I’ve been particularly hesitant lately to write about my feelings on pregnancy announcements and recent births because I’m afraid to upset anyone else. Both have had a huge affect on my emotional state and this is my spot for healing and sharing with other baby loss moms. So, just know that my intention is not to make anyone feel bad.

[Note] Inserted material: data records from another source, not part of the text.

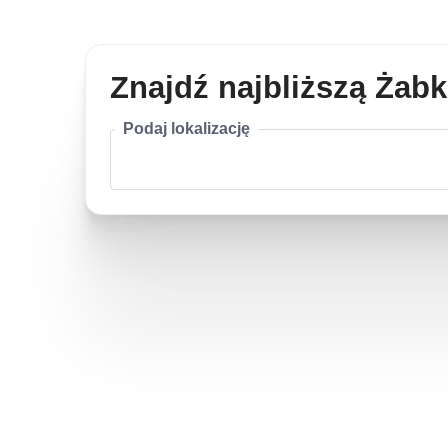
Znajdź najbliższą Żab
Podaj lokalizację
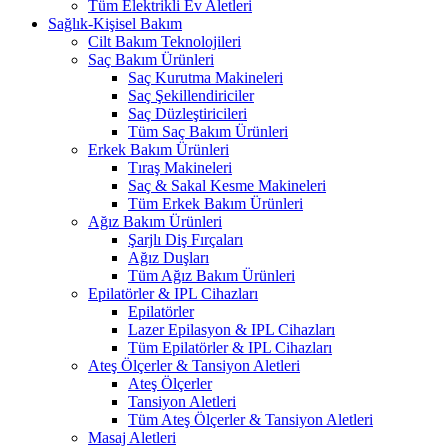
Tüm Elektrikli Ev Aletleri
Sağlık-Kişisel Bakım
Cilt Bakım Teknolojileri
Saç Bakım Ürünleri
Saç Kurutma Makineleri
Saç Şekillendiriciler
Saç Düzleştiricileri
Tüm Saç Bakım Ürünleri
Erkek Bakım Ürünleri
Tıraş Makineleri
Saç & Sakal Kesme Makineleri
Tüm Erkek Bakım Ürünleri
Ağız Bakım Ürünleri
Şarjlı Diş Fırçaları
Ağız Duşları
Tüm Ağız Bakım Ürünleri
Epilatörler & IPL Cihazları
Epilatörler
Lazer Epilasyon & IPL Cihazları
Tüm Epilatörler & IPL Cihazları
Ateş Ölçerler & Tansiyon Aletleri
Ateş Ölçerler
Tansiyon Aletleri
Tüm Ateş Ölçerler & Tansiyon Aletleri
Masaj Aletleri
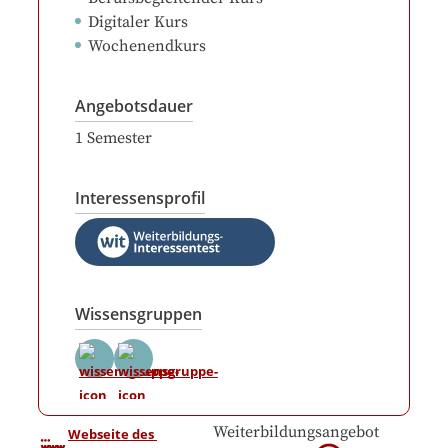
Digitaler Kurs
Wochenendkurs
Angebotsdauer
1
Semester
Interessensprofil
Wissensgruppen
Weiterbildungsangebot
Webseite des 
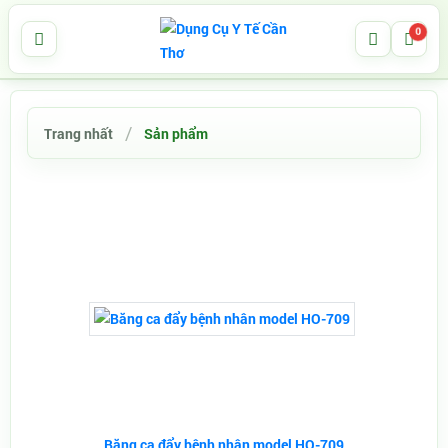
0
Trang nhất
Sản phẩm
Băng ca đẩy bệnh nhân model HO-709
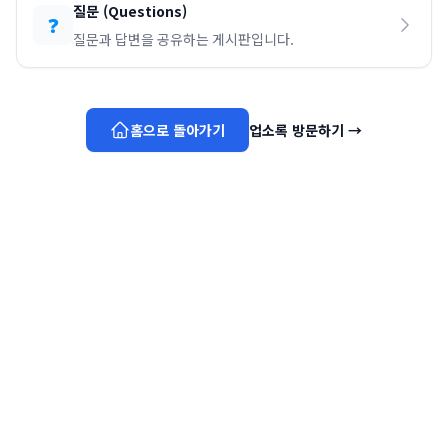
질문
(
Questions
)
❓
질문과 답변을 공유하는 게시판입니다.
홈으로 돌아가기
업소록 방문하기
→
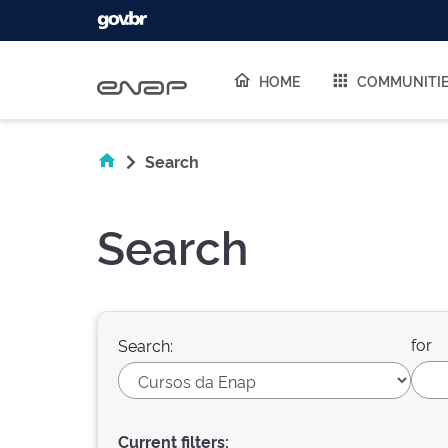
Skip navigation
HOME
COMMUNITI
Search
Search
for
Search:
Current filters:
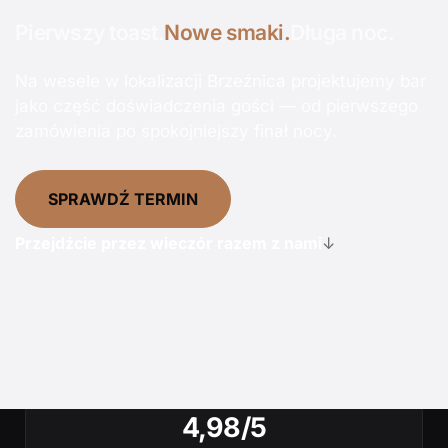
Pierwszy toast.
Nowe smaki.
Długa noc.
Na wesele w lokalizacji Brzeźnica projektujemy bar
jako część doświadczenia gości — od pierwszego
zamówienia po spokojniejszy finał nocy.
SPRAWDŹ TERMIN
Przejdźcie przez wieczór razem z nami
↓
4,98/5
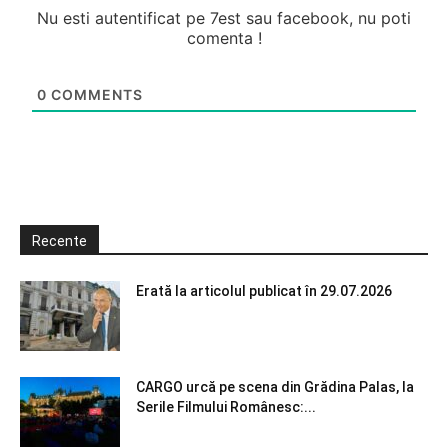
Nu esti autentificat pe 7est sau facebook, nu poti
comenta !
0
COMMENTS
Recente
Erată la articolul publicat în 29.07.2026
CARGO urcă pe scena din Grădina Palas, la
Serile Filmului Românesc:...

Until recently I thought that seeing or being around pregnant women would be the worst thing ever, but it’s not. Seeing beautiful, healthy babies enter this world has been heart-wrenching. Again, I’ll re-iterate that I am beyond happy for the new parents that their babies have entered this world and are happy, healthy and extremely loved. The heart-wrenching part is knowing that I won’t have that experience with Sam. I will never experience delivering him. I will never experience him being laid on my chest after being born or watching Ryan cut his cord. I’ll never have a Mommy and Sam picture in our hospital bed. I’ll never have a proud poppa picture of Ryan holding Sam all wrapped up in his hospital blanket. I’ll never have a picture of our family of 3. I’ll never have those cute pictures of “I’m xx months today.” I’ll never get to dress him up in cute little outfits. I’ll never get to be exhausted from night time feedings. I’ll never get to smother him with kisses. I’ll never have snuggle time. Ryan and Sam will never get Daddy, son time lying on the couch watching the Phillies. It just breaks my heart into a million little pieces. I miss my Sam so much and tell him everyday how much I love him and wish he were still growing in my belly.
It’s also extremely hard to hear new announcements that friends are expecting their little bundle of joy. That doesn’t by any means mean that I don’t want to be told. Life goes on. I am at an age where everyone I know is having babies. I know it’s really hard to tell someone who just lost their child that you are expecting. I had to do it when I announced I was pregnant with Sam. It broke my heart to know I was making someone else sad. If you are reading this and someday have to tell someone you are pregnant after they’ve experienced loss, I have just a few tips. Tell her one on one instead of in a group. Understand that she may need space. There may be days she can’t be around you or can’t talk to you. It’s not because she’s mad at you. She’s just having a hard time dealing with her loss.
I’ve definitely learned that there is no escaping all of these babies and pregnancies. I think I would need to move to a secluded island free of modern technology. I’m sure eventually I will just get used to it. For now, every time I log onto Facebook, read a gossip magazine or turn on the TV I brace myself. Every celebrity is pregnant and plastered all over People and US Weekly. Facebook is swarming with pregnancy announcements and new babies. Facebook even has a fun functionality that if one of my friends comments on a non-mutual friends photo of a new baby or baby bump it pops up in my news feed…great! And don’t get me started on TV shows. Even Ryan has noticed that every show has someone pregnant. The worst is Glee…why on earth did they need to have Sue Sylvester get pregnant??? Really????
I have no idea what the future holds for me, but I really hope that one day I can look at pictures or hold a baby and not feel total sadness. I know the pain will always be there, but I have to believe that eventually the pain won’t be as intense.